▶ **Try it**
Go through the data line by line. Copy each one holding the string "lines".

---------- Data for the task ----------

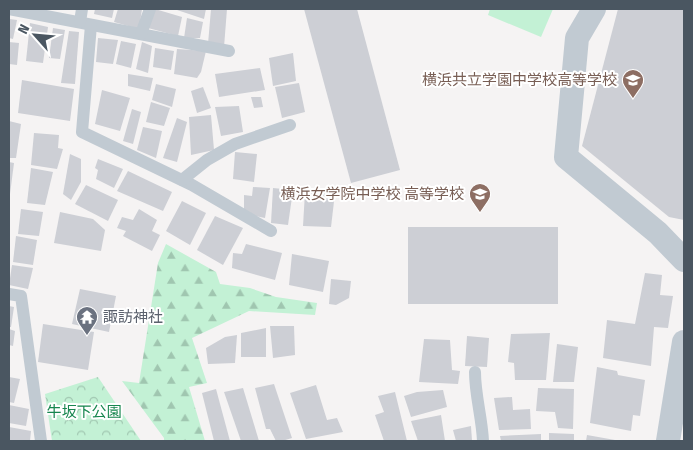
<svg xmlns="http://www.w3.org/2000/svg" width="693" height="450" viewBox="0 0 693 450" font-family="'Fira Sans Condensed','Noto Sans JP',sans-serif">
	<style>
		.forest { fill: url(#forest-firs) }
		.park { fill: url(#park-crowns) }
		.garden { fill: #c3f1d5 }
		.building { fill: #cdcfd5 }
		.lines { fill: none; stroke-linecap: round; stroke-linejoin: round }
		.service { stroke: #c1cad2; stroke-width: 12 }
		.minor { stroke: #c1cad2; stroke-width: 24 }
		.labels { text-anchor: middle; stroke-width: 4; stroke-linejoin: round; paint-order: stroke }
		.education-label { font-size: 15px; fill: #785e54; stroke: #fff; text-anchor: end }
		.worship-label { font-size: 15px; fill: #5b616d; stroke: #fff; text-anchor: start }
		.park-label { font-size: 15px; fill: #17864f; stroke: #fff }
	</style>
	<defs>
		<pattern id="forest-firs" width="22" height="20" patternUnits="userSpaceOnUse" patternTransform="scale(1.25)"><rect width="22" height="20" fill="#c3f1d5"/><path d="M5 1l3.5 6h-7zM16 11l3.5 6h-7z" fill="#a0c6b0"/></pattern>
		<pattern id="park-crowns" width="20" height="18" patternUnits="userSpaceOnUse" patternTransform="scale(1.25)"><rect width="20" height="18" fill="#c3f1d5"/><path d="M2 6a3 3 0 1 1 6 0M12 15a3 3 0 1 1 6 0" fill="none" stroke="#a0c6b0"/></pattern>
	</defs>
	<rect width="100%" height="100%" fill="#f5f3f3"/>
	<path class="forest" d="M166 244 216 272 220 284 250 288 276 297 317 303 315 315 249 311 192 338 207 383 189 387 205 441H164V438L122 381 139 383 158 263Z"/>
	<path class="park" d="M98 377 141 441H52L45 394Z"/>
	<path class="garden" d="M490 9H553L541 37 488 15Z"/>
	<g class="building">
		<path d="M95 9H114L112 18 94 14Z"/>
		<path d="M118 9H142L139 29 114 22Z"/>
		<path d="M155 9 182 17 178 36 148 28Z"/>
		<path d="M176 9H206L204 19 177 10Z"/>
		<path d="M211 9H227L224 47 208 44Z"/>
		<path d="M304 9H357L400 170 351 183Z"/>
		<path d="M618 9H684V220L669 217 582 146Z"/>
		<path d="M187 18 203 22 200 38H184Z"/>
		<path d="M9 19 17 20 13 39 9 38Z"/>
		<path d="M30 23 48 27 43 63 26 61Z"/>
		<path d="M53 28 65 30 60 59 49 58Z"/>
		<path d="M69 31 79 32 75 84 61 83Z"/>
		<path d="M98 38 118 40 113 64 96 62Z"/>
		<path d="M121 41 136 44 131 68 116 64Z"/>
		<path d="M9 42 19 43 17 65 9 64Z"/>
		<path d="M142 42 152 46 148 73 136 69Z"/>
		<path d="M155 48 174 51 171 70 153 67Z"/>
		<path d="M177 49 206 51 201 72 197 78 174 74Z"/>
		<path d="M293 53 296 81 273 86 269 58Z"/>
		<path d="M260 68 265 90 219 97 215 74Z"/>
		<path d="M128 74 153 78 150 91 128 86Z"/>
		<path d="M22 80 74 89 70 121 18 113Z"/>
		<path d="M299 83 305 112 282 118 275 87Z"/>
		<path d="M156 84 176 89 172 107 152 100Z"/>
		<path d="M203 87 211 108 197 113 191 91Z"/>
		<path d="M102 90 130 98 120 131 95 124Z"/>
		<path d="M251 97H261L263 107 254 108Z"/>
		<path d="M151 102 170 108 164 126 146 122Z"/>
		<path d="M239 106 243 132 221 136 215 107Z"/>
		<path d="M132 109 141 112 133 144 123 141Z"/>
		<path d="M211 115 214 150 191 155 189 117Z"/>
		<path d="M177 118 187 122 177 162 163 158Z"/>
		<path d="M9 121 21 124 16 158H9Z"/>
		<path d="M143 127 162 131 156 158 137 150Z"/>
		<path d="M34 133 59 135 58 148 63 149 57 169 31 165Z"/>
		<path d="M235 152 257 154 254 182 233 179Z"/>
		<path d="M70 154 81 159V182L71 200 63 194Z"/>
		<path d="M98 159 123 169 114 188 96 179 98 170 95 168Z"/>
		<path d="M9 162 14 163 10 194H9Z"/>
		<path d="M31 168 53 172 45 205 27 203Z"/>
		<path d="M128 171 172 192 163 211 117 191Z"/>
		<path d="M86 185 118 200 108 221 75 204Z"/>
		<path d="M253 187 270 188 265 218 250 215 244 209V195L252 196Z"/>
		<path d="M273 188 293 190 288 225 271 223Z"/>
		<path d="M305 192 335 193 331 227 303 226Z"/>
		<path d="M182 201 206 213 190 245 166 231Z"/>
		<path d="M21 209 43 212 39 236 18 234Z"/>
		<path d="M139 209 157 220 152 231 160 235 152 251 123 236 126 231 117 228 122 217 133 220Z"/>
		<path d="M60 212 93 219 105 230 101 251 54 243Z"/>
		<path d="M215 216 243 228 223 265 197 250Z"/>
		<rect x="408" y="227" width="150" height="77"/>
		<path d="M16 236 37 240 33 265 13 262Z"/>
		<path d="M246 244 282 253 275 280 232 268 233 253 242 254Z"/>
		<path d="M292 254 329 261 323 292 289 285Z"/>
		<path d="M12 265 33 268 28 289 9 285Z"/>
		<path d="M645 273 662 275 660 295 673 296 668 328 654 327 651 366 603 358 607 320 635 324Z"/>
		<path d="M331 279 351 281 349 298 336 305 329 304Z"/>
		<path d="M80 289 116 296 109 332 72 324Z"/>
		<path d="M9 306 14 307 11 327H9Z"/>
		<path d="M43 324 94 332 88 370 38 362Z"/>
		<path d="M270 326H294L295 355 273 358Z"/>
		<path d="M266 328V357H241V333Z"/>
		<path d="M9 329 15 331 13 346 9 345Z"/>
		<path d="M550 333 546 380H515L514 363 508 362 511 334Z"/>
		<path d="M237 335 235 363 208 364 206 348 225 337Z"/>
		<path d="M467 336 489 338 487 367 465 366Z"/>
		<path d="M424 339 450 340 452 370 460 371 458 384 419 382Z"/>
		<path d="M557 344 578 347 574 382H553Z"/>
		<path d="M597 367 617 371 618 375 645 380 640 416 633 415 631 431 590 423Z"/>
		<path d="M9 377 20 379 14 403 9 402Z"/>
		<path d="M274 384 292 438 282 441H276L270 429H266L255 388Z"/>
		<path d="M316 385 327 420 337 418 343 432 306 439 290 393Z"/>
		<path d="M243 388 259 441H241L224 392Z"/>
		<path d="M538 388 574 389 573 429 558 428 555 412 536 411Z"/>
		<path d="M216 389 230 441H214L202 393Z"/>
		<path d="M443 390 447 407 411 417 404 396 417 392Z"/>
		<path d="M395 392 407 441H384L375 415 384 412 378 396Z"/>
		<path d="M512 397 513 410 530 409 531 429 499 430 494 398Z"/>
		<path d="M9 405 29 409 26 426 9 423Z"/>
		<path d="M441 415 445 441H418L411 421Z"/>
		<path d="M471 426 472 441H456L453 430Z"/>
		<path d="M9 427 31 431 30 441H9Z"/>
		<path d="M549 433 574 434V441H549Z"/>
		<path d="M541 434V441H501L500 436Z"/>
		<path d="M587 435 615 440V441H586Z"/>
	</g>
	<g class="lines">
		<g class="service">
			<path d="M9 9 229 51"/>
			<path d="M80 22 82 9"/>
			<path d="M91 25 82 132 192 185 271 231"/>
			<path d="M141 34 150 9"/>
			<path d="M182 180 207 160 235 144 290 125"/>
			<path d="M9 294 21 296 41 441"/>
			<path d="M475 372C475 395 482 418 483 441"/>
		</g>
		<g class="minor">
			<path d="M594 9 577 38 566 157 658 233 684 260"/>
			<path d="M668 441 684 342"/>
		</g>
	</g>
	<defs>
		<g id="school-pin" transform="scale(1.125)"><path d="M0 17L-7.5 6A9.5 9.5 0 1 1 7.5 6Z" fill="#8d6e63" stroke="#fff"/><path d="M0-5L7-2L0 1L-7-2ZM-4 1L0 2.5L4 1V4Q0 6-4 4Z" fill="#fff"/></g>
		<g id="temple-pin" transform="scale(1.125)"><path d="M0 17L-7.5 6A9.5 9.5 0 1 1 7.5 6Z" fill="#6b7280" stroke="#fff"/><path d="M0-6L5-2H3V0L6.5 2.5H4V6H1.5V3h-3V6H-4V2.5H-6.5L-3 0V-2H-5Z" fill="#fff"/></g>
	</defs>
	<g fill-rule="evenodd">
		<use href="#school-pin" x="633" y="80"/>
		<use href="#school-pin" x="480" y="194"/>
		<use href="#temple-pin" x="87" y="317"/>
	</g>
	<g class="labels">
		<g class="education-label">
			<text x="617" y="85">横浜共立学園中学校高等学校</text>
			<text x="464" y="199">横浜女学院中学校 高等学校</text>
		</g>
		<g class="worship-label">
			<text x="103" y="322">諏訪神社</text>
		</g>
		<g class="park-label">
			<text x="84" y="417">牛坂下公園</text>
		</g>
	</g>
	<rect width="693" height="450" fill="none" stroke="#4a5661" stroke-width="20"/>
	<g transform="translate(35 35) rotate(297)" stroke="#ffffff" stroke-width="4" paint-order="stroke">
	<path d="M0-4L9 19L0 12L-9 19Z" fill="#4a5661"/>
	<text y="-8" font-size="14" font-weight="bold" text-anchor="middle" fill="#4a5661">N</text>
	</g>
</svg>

----------

▶ **Exercise solution**
		.lines { fill: none; stroke-linecap: round; stroke-linejoin: round }
	<g class="lines">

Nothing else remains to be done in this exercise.